Minnesota janitors carry out 24-hour strike

Janitors who clean office buildings in downtown Minneapolis and St. Paul and across the suburbs walked off the job February 17 on a 24-hour strike to demand $15 an hour for all workers and additional sick days. Some 4,000 janitors spread across the Twin Cities metropolitan area are represented by Service Employees International Union (SEIU) Local 26 and work for cleaning companies such as ABM Janitorial Services, Marsden Building Maintenance, ABLE Building Maintenance and Harvard Maintenance.

Currently, full-time janitors make $14.62 an hour and negotiators for the cleaners say they will raise wages to over $15 an hour for these janitors. But they have refused to pay the same for part-time janitors who make between $11 and $13 an hour. Workers are also protesting heavy workloads.

Canada

Toronto municipal workers face more concessions

This past weekend, negotiators for 5,400 outside workers in Toronto accepted a tentative agreement with the City of Toronto. Workers will vote on the deal later this week.
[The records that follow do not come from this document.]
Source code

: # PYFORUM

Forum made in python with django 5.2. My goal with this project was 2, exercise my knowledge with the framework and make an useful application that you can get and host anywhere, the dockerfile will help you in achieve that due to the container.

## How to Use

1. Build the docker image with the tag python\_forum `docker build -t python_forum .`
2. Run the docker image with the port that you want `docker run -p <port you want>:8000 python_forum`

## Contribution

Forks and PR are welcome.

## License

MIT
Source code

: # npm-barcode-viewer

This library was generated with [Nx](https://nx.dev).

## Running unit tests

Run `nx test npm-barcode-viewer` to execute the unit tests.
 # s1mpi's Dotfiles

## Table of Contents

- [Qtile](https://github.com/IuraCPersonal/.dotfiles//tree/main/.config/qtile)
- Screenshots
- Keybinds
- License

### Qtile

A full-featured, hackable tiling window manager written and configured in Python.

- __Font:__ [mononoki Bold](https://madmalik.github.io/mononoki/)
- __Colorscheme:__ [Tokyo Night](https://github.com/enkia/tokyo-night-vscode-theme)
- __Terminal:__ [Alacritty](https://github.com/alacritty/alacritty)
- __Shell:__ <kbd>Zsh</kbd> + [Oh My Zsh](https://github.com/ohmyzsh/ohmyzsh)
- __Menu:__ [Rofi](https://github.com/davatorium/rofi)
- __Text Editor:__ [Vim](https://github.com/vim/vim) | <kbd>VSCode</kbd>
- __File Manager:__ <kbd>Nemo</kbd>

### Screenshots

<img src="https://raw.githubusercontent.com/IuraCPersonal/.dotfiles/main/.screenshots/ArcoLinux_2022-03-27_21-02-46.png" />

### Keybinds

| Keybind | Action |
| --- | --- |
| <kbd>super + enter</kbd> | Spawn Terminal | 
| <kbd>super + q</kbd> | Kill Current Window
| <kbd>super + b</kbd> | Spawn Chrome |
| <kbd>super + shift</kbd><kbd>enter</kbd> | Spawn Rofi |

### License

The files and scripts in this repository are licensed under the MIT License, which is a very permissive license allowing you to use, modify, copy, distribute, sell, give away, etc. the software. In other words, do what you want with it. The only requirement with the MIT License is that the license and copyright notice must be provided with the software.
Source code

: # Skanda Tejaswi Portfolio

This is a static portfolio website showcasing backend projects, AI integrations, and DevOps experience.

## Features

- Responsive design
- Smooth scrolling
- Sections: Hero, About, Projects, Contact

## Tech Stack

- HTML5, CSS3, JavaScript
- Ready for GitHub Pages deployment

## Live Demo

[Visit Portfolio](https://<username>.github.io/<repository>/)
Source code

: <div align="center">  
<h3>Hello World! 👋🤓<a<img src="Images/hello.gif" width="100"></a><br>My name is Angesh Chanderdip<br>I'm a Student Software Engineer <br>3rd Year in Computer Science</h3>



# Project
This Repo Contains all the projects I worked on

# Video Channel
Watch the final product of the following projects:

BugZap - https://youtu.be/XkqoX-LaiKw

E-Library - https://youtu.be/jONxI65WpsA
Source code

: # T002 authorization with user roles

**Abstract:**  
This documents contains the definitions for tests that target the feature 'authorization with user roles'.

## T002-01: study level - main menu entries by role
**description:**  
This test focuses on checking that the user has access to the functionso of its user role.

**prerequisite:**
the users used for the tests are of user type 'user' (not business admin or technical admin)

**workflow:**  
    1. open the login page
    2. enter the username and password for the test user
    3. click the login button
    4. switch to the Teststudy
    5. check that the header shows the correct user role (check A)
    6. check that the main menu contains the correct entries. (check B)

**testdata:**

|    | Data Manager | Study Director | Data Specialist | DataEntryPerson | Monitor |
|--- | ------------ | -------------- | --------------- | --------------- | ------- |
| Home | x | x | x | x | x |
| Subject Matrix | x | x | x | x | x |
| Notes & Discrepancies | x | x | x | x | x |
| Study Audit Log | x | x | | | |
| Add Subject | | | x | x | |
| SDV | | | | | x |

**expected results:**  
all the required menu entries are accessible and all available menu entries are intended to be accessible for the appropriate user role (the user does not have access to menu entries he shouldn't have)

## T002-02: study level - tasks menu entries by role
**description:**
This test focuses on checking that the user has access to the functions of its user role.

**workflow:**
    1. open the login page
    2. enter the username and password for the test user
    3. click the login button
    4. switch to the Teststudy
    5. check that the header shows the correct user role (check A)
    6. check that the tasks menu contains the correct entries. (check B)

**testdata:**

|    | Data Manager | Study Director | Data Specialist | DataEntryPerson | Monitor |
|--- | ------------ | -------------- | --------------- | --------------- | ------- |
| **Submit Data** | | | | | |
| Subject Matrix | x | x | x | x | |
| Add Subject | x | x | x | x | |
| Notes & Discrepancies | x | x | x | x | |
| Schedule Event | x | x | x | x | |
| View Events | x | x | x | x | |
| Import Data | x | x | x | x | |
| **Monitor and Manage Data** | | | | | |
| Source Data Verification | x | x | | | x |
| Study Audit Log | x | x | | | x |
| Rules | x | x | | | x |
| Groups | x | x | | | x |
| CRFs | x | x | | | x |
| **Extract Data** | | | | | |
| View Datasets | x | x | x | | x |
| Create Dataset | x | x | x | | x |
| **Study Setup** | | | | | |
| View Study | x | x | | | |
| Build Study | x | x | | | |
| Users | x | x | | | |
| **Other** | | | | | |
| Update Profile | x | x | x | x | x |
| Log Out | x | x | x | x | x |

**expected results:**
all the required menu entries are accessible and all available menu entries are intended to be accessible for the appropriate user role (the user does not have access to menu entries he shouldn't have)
Although no details of the contract have been released, the city had been insisting on significant concessions from the union.

In addition, another 23,000 inside workers for the municipality continue to negotiate a separate collective agreement. The union has twice extended strike deadlines. Both bargaining units, members of the Canadian Union of Public Employees (CUPE) have been pressured by management to surrender concessions around issues of job security and benefits.
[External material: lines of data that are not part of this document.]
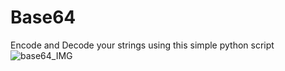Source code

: # Base64 
Encode and Decode your strings using this simple python script
<img SRC="https://z-m-scontent-amt2-1.xx.fbcdn.net/v/t1.15752-9/200670049_179310660800832_8786100978859938100_n.jpg?_nc_cat=101&ccb=1-3&_nc_sid=58c789&efg=eyJpIjoibyJ9&_nc_eui2=AeFaWozwP5yl3cixFalpfWF5RrZVKvQycFBGtlUq9DJwUN3BMqoiByIyY2f3gd4mx_5N7QfiV42H1Fbro7kAUtcz&_nc_ohc=_9eq2j593zMAX9aIqqT&_nc_ad=z-m&_nc_cid=1080&_nc_eh=18903d177c8424f64ce063f36820092f&_nc_rml=0&_nc_ht=z-m-scontent-amt2-1.xx&oh=b95c80505b02440a0ee600c0806bb830&oe=60CF5B1B" alt="base64_IMG">
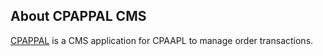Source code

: ## About CPAPPAL CMS

<a href="https://order.cpappal.com">CPAPPAL</a> is a CMS application for CPAAPL to manage order transactions.
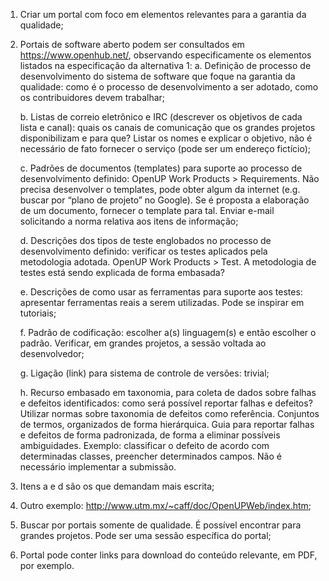 1. Criar um portal com foco em elementos relevantes para a garantia da qualidade;

2. Portais de software aberto podem ser consultados em https://www.openhub.net/, observando especificamente os elementos listados na especificação da alternativa 1:
   a. Definição de processo de desenvolvimento do sistema de software que foque na garantia da qualidade: como é o processo de desenvolvimento a ser adotado, como os contribuidores devem trabalhar;

   b. Listas de correio eletrônico e IRC (descrever os objetivos de cada lista e canal): quais os canais de comunicação que os grandes projetos disponibilizam e para que? Listar os nomes e explicar o objetivo, não é necessário de fato fornecer o serviço (pode ser um endereço fictício);

   c. Padrões de documentos (templates) para suporte ao processo de desenvolvimento definido: OpenUP Work Products > Requirements. Não precisa desenvolver o templates, pode obter algum da internet (e.g. buscar por “plano de projeto” no Google). Se é proposta a elaboração de um documento, fornecer o template para tal. Enviar e-mail solicitando a norma relativa aos itens de informação;

   d. Descrições dos tipos de teste englobados no processo de desenvolvimento definido: verificar os testes aplicados pela metodologia adotada. OpenUP Work Products > Test. A metodologia de testes está sendo explicada de forma embasada?

   e. Descrições de como usar as ferramentas para suporte aos testes: apresentar ferramentas reais a serem utilizadas. Pode se inspirar em tutoriais;

   f. Padrão de codificação: escolher a(s) linguagem(s) e então escolher o padrão. Verificar, em grandes projetos, a sessão voltada ao desenvolvedor;

   g. Ligação (link) para sistema de controle de versões: trivial;

   h. Recurso embasado em taxonomia, para coleta de dados sobre falhas e defeitos identificados: como será possível reportar falhas e defeitos? Utilizar normas sobre taxonomia de defeitos como referência. Conjuntos de termos, organizados de forma hierárquica. Guia para reportar falhas e defeitos de forma padronizada, de forma a eliminar possíveis ambiguidades. Exemplo: classificar o defeito de acordo com determinadas classes, preencher determinados campos. Não é necessário implementar a submissão.

3. Itens a e d são os que demandam mais escrita;

4. Outro exemplo: http://www.utm.mx/~caff/doc/OpenUPWeb/index.htm;

5. Buscar por portais somente de qualidade. É possível encontrar para grandes projetos. Pode ser uma sessão específica do portal;

6. Portal pode conter links para download do conteúdo relevante, em PDF, por exemplo.
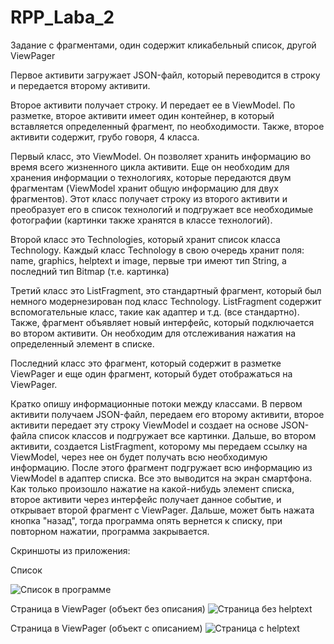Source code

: # RPP_Laba_2
  Задание с фрагментами, один содержит кликабельный список, другой ViewPager
  
  Первое активити загружает JSON-файл, который переводится в строку и передается второму активити.
  
  Второе активити получает строку. И передает ее в ViewModel. По разметке, второе активити имеет один контейнер, в который вставляется
определенный фрагмент, по необходимости. Также, второе активити содержит, грубо говоря, 4 класса.
  
  Первый класс, это ViewModel. Он позволяет хранить информацию во время всего жизненного цикла активити. Еще он необходим для хранения
информации о технологиях, которые передаются двум фрагментам (ViewModel хранит общую информацию для двух фрагментов). Этот класс
получает строку из второго активити и преобразует его в список технологий и подгружает все необходимые фотографии (картинки также хранятся
в классе технологий).
  
  Второй класс это Technologies, который хранит список класса Technology. Каждый класс Technology в свою очередь хранит поля:
name, graphics, helptext и image, первые три имеют тип String, а последний тип Bitmap (т.е. картинка)
  
  Третий класс это ListFragment, это стандартный фрагмент, который был немного модернезирован под класс Technology. ListFragment
содержит вспомогательные класс, такие как адаптер и т.д. (все стандартно). Также, фрагмент объявляет новый интерфейс, который подключается
во втором активити. Он необходим для отслеживания нажатия на определенный элемент в списке.
 
  Последний класс это фрагмент, который содержит в разметке ViewPager и еще один фрагмент, который будет отображаться на ViewPager.
  
  Кратко опишу информационные потоки между классами. В первом активити получаем JSON-файл, передаем его второму активити, второе
активити передает эту строку ViewModel и создает на основе JSON-файла список классов и подгружает все картинки. Дальше, во втором 
активити, создается ListFragment, которому мы передаем ссылку на ViewModel, через нее он будет получать всю необходимую информацию. После
этого фрагмент подгружает всю информацию из ViewModel в адаптер списка. Все это выводится на экран смартфона. Как только произошло нажатие
на какой-нибудь элемент списка, второе активити через интерфейс получает данное событие, и открывает второй фрагмент с ViewPager. Дальше,
может быть нажата кнопка "назад", тогда программа опять вернется к списку, при повторном нажатии, программа закрывается.

Скриншоты из приложения:


Список

![Список в программе](https://github.com/BadKrog/RPP_Laba_2/blob/master/imagesForGit/Screenshot_list.jpg)

Страница в ViewPager (объект без описания)
![Страница без helptext](https://github.com/BadKrog/RPP_Laba_2/blob/master/imagesForGit/Screenshot_page_without_helptext.jpg)

Страница в ViewPager (объект с описанием)
![Страница c helptext](https://github.com/BadKrog/RPP_Laba_2/blob/master/imagesForGit/Screenshot_page_with_helptext.jpg)

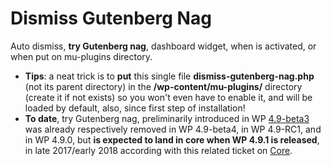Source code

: # Dismiss Gutenberg Nag
Auto dismiss, <strong>try Gutenberg nag</strong>, dashboard widget, when is activated, or when put on mu-plugins directory.
* <strong>Tips</strong>: a neat trick is to <strong>put</strong> this single file <strong>dismiss-gutenberg-nag.php</strong> (not its parent directory) in the <strong>/wp-content/mu-plugins/</strong> directory (create it if not exists) so you won't even have to enable it, and will be loaded by default, also, since first step of installation!
* <strong>To date</strong>, try Gutenberg nag, preliminarily introduced in WP [4.9-beta3](https://wordpress.org/news/2017/10/wordpress-4-9-beta-3/) was already respectively removed in WP 4.9-beta4, in WP 4.9-RC1, and in WP 4.9.0, but <strong>is expected to land in core when WP 4.9.1 is released</strong>, in late 2017/early 2018 according with this related ticket on [Core](https://core.trac.wordpress.org/ticket/41316).
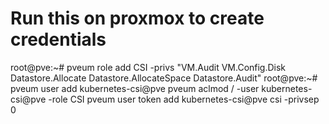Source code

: # Run this on proxmox to create credentials
root@pve:~# pveum role add CSI -privs "VM.Audit VM.Config.Disk Datastore.Allocate Datastore.AllocateSpace Datastore.Audit"
root@pve:~# pveum user add kubernetes-csi@pve
pveum aclmod / -user kubernetes-csi@pve -role CSI
pveum user token add kubernetes-csi@pve csi -privsep 0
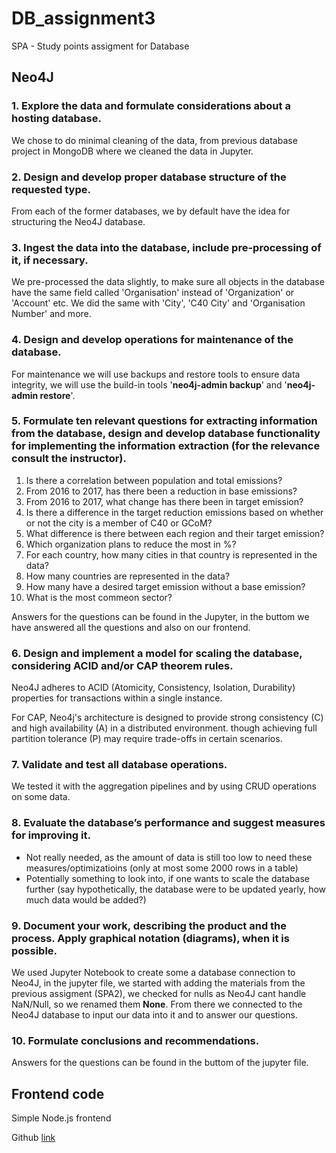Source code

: # DB_assignment3
SPA - Study points assigment for Database

## Neo4J

### 1. Explore the data and formulate considerations about a hosting database.
We chose to do minimal cleaning of the data, from previous database project in MongoDB where we cleaned the data in Jupyter. 

### 2. Design and develop proper database structure of the requested type.
From each of the former databases, we by default have the idea for structuring the Neo4J database. 


### 3. Ingest the data into the database, include pre-processing of it, if necessary.
We pre-processed the data slightly, to make sure all objects in the database have the same field called 'Organisation' instead of 'Organization' or 'Account' etc. We did the same with 'City', 'C40 City' and 'Organisation Number' and more. 

### 4. Design and develop operations for maintenance of the database.
For maintenance we will use backups and restore tools to ensure data integrity, we will use the build-in tools '**neo4j-admin backup**' and '**neo4j-admin restore**'.

### 5. Formulate ten relevant questions for extracting information from the database, design and develop database functionality for implementing the information extraction (for the relevance consult the instructor).
1. Is there a correlation between population and total emissions?
2. From 2016 to 2017, has there been a reduction in base emissions?
3. From 2016 to 2017, what change has there been in target emission?
4. Is there a difference in the target reduction emissions based on whether or not the city is a member of C40 or GCoM?
5. What difference is there between each region and their target emission?
6. Which organization plans to reduce the most in %?
7. For each country, how many cities in that country is represented in the data?
8. How many countries are represented in the data?
9. How many have a desired target emission without a base emission?
10. What is the most commeon sector?

Answers for the questions can be found in the Jupyter, in the buttom we have answered all the questions and also on our frontend.


### 6. Design and implement a model for scaling the database, considering ACID and/or CAP theorem rules.
Neo4J adheres to ACID (Atomicity, Consistency, Isolation, Durability) properties for transactions within a single instance. 

For CAP, Neo4j's architecture is designed to provide strong consistency (C) and high availability (A) in a distributed environment. though achieving full partition tolerance (P) may require trade-offs in certain scenarios.

### 7. Validate and test all database operations.
We tested it with the aggregation pipelines and by using CRUD operations on some data.

### 8. Evaluate the database’s performance and suggest measures for improving it.
* Not really needed, as the amount of data is still too low to need these measures/optimizatioins (only at most some 2000 rows in a table)
* Potentially something to look into, if one wants to scale the database further (say hypothetically, the database were to be updated yearly, how much data would be added?)


### 9. Document your work, describing the product and the process. Apply graphical notation (diagrams), when it is possible.
We used Jupyter Notebook to create some a database connection to Neo4J, in the jupyter file, we started with adding the materials from the previous assigment (SPA2), we checked for nulls as Neo4J cant handle NaN/Null, so we renamed them **None**. From there we connected to the Neo4J database to input our data into it and to answer our questions. 

### 10. Formulate conclusions and recommendations.

Answers for the questions can be found in the buttom of the jupyter file.

## Frontend code
Simple Node.js frontend

Github [link](https://github.com/Gruppe-H/db2_frontend)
The city, which previously was responsible for all medical benefits coverage, has demanded that employees now pay ten percent. The employer is also demanding that control of pharmaceutical selection be taken away from employees’ doctors and turned over to the insurance supplier. Concessions on sick pay provisions have also been tabled.

In addition, the city is seeking to further extend concessions on job security that it won in the 2012 contract negotiations. The employer is seeking further “flexibility” on contract language that will allow for more contracting out of work and part-time hiring.

In the 2012 contract rounds, the regime of former Mayor Rob Ford pushed through a contract that allowed for the outsourcing of hundreds of garbage collector jobs in the west end of the city. A day before the city was in a legal lockout position Ford had announced that he would unilaterally impose a new contract on the municipal workers. The union, without even organizing a strike vote, quickly buckled to Ford’s demands.

In statements issued earlier in the month, CUPE negotiators for both the outside and inside workers have already bowed to the City regarding the need for further cost savings and have proposed a new strategy to pool all city employees’ benefits, both union and non-union, to increase economies of scale. Both Tim McGuire, leader of the inside workers (Local 79) and Matt Alloway, spokesman for the outside workers (Local 416) had made it known that they did not intend to initiate a strike.